Don't forget to check the NEW YORK TIMES and BROOKLYN EAGLE databases for the similar and earlier "Ten Pin Alley."
The WORLD is available locally at the NYPL, at NYU Bobst ("One of the world's better libraries"), and at Columbia's Butler Library.
3 May 1903, THE WORLD (NY), pg. 4M (Metropolitan section on Sunday):
_A Visit to "Tin Pan Alley," Where the Popular Songs Come From._
_"Tin Pan Alley?"--It's Twenty-eighth Street Between Broadway_
_and Sixth Avenue, the Centre of the Song Publishing Busi-_
_ness in This Country, and it Gets Its Name from the Jangling of_
_Pianos That Are Banged and Rattled There Day and Night as_
_New Songs Are Being "Tried On."_
_Every Day You'll See Noted People in the Musical Comedy World_
_Hunting in the "Alley_ for Songs That Will Add to Their_
_Fame--Paula Edwardes, Marie Cahill, Blanche Ring, Dan_
_Daly, Marie Dressler and Lew Dockstader Active in the_
_Hunt._
STRANGE are the ways of Tin Pan Alley. Great is the influence of Tin Pan Alley upon our country's songs. For here they are conceived, originated, brought forth and spread broadcast.
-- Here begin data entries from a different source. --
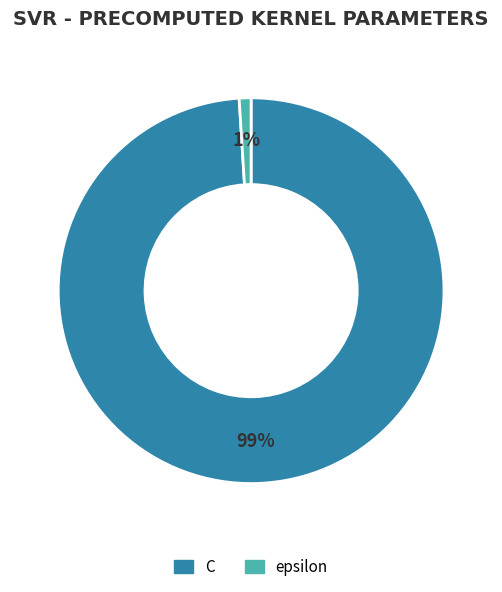

The epsilon slice represents 16% of the pie. True or false?

False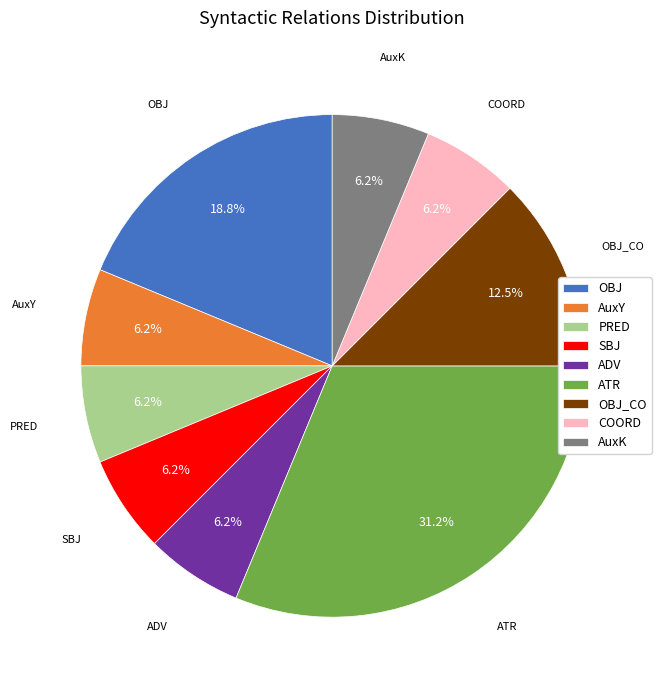

Is the sum of SBJ and PRED greater than half?

No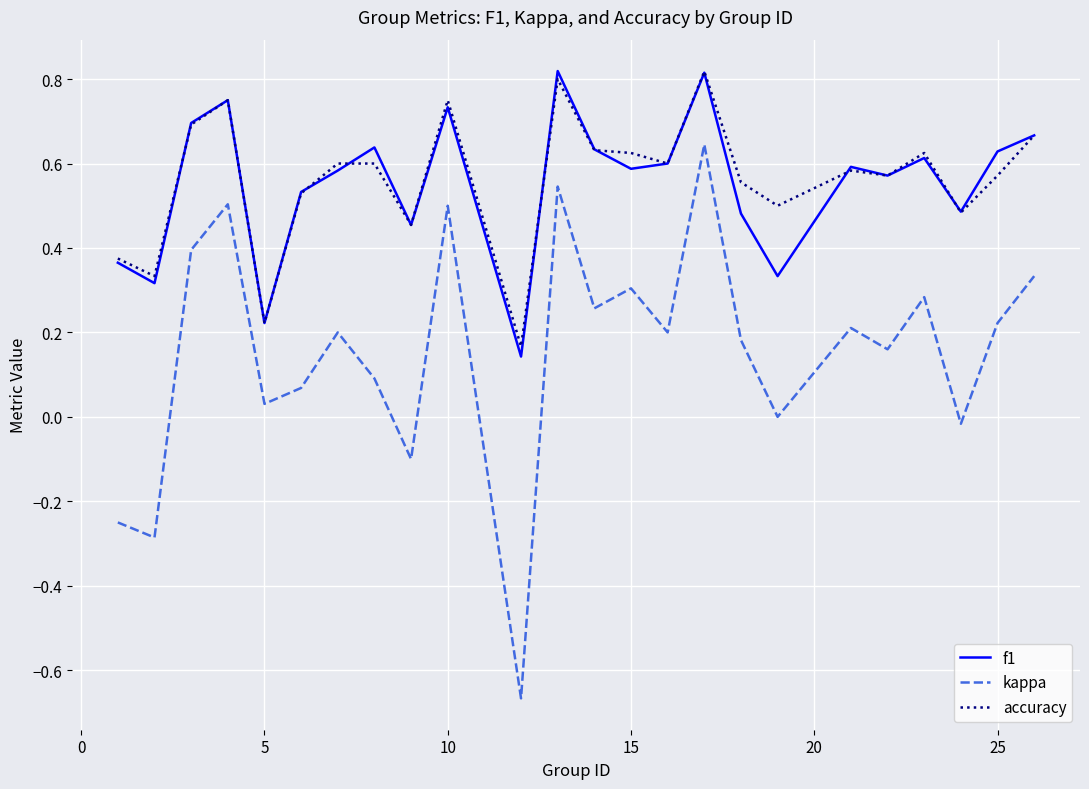

What are all the series names shown in the legend?

f1, kappa, accuracy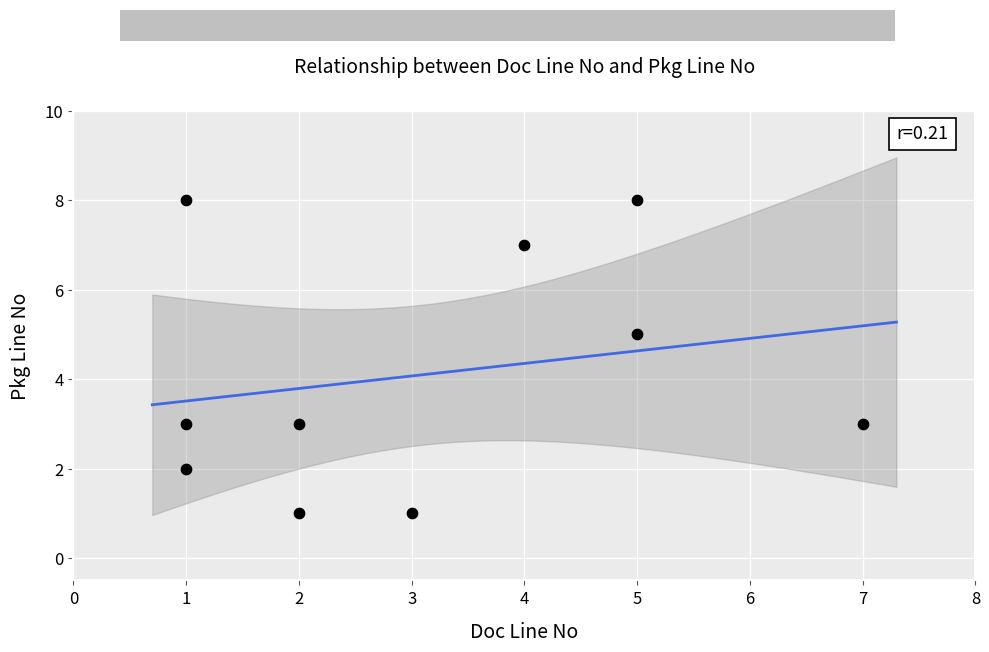

What is the range of Y values (max minus min)?

7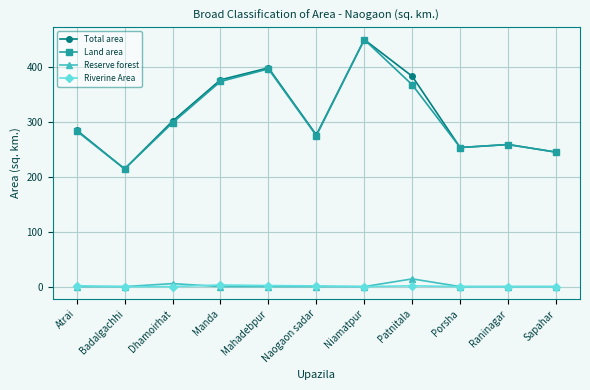

Is it true that Land area equals 258.3 at Raninagar?

True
Tin Pan Alley is that part of Twenty-eighth street that lies between Broadway and Sixth avenue. Here centre the song-publishing houses of New York.
It gets its name from the tin-panny sounds of pianos that are banged and rattled there by night and day as new songs and old are played over and over into the ears of singing comedians, comic-opera prima dinnas and single soubrettes and "sister teams" from vaudeville.
Now, "Tin Pan Alley" is considered a term of reproach by the Tin Pan Alleyites. They prefer to designate it as "Melody Lane." But that is a poetic fancy that those who go down that way to hear the "new, big, screaming hits" do not indulge in.
Tin Pan Alley contains all the music publishing houses of note save four--Joseph W. Stern & Co., in East Twenty-first street; Whitmark & Sons, on Twenty-ninth street, off Broadway; Howley, Haviland & Dresser, on Broadway at Thirty-first street, and Sol Bloom, in the New Zealand Building, a little higher up. These act as outposts for Tin Pan Alley. (...)
(I'd check my HISTORICAL DICTIONARY OF AMERICAN SLANG, but it stops at "O." Safire reports that the next volume stops at "S"? Maybe one day... --ed.)